The year 2013 was a transformative year for the Company as we continued our drive to narrow our focus on the oil and gas sector. During the year we shed several non-core assets and realized very meaningful production and reserve gains as we exited the year.
2013 we realized record oil and gas revenues and record reserves and we look to improve upon those records in 2014. During the 12 months ended December 31, 2013, we had an average daily production rate of 1,164 net barrels of oil equivalent and the Company realized a total annual production of approximately 425,000 barrels of oil equivalent during the year.
This production comes from 113 gross, 16.2 net wells primarily located in the Williston Basin in North Dakota and South Texas. While we had relatively stable production of approximately 1,100 net barrels of oil equivalent per day during the first three quarters of 2013 we began to see an increase in our production from our two non-operated drilling programs in South Texas during the fourth quarter of 2013.
We had an average daily production rate during the fourth quarter of 2013 of approximately 1,340 net barrels of oil equivalent per day which represents an approximate 22% increase in net daily production as compared to the average for the first three quarters of 2013. As a result of our increased production the Company recognized another Company record, $9.3 million in revenue during the three months ended December 31, 2013, as compared to $8 million during the same period of the prior year and $8.6 million during the prior quarter.
The $1.2 million increase in year-over-year comparative period revenue is primarily due to higher realized oil and gas prices and higher oil and gas sales volumes in the fourth quarter of 2013 when compared to the same period of 2012. The increase in production is primarily from Buda formation wells in our Booth-Tortuga prospect in South Texas.

EXTRACTED RECORDS:
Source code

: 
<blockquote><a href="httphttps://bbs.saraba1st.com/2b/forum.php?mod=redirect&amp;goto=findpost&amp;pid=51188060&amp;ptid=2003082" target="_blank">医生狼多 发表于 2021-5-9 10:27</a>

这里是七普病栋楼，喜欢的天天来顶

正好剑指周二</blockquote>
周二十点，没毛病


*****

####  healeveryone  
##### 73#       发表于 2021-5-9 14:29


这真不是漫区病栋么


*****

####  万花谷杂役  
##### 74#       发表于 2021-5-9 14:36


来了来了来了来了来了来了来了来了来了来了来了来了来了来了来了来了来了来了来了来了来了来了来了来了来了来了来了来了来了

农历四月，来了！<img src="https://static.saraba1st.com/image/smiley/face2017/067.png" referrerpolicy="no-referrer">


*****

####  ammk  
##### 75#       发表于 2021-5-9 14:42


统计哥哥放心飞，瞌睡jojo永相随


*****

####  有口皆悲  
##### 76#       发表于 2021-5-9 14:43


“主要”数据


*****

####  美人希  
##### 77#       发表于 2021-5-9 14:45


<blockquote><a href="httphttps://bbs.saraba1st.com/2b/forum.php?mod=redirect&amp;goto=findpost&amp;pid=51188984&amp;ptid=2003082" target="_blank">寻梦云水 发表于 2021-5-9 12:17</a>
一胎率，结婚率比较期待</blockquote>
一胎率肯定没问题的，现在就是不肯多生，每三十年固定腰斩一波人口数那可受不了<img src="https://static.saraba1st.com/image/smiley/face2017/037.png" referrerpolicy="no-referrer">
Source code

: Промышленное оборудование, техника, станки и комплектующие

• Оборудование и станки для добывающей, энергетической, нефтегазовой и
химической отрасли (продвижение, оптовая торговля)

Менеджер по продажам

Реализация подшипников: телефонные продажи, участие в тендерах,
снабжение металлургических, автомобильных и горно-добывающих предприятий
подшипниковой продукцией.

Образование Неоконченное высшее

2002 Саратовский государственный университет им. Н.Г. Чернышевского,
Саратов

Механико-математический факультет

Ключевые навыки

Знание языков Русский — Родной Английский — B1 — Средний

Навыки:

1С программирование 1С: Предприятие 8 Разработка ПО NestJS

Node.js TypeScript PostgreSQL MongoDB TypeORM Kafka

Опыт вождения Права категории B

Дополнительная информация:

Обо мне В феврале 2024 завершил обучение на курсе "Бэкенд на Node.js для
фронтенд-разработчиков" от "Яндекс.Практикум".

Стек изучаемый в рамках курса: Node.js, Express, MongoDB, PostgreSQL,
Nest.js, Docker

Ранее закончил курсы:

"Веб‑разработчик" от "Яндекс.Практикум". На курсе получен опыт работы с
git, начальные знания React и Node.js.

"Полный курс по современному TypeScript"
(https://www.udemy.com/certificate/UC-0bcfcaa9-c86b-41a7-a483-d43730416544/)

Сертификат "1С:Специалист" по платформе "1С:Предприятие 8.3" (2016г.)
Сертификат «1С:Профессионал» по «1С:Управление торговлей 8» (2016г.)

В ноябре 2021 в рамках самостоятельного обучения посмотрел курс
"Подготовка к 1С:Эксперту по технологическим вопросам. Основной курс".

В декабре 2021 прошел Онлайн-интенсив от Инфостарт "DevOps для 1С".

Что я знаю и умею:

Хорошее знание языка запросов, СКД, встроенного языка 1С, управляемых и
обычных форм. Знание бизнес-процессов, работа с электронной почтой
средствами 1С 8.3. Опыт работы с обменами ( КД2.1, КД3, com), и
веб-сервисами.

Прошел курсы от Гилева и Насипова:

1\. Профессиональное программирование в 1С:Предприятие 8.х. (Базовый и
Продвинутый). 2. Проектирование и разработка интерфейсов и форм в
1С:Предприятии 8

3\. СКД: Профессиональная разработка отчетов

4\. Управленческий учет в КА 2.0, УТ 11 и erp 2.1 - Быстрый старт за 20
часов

INSTRUCTIONS:
**A)** According to the 2013 oil and gas production text, what was the average daily production rate during the fourth quarter of 2013?
**B)** Resume the 2013 oil and gas production text, picking up right after its final sentence.

ANSWERS TO THIS EXERCISE:
**A)** Approximately 1,340 net barrels of oil equivalent per day.

**B)**
During the fourth quarter of 2013 we recorded a net loss of $1.2 million or $0.04 per share. However, excluding the $2.2 million non-cash impairment taken on our investment in Standard Steam Trust we recorded income of $940,000.
On an annualized basis the Company recognized the Company record $33.6 million in revenue during 2013 compared to revenues of $32.5 million during the prior year. The $1.1 million increase in revenue was primarily due to higher average realized prices for oil and natural gas in 2013 when compared to the prior year.
Looking forward we remain in a good position to fund our forward drilling programs. At December 31, 2013, we had $5.9 million in cash and cash equivalents and an additional $16 million in borrowing capacity under our $25 million line of credit with Wells Fargo.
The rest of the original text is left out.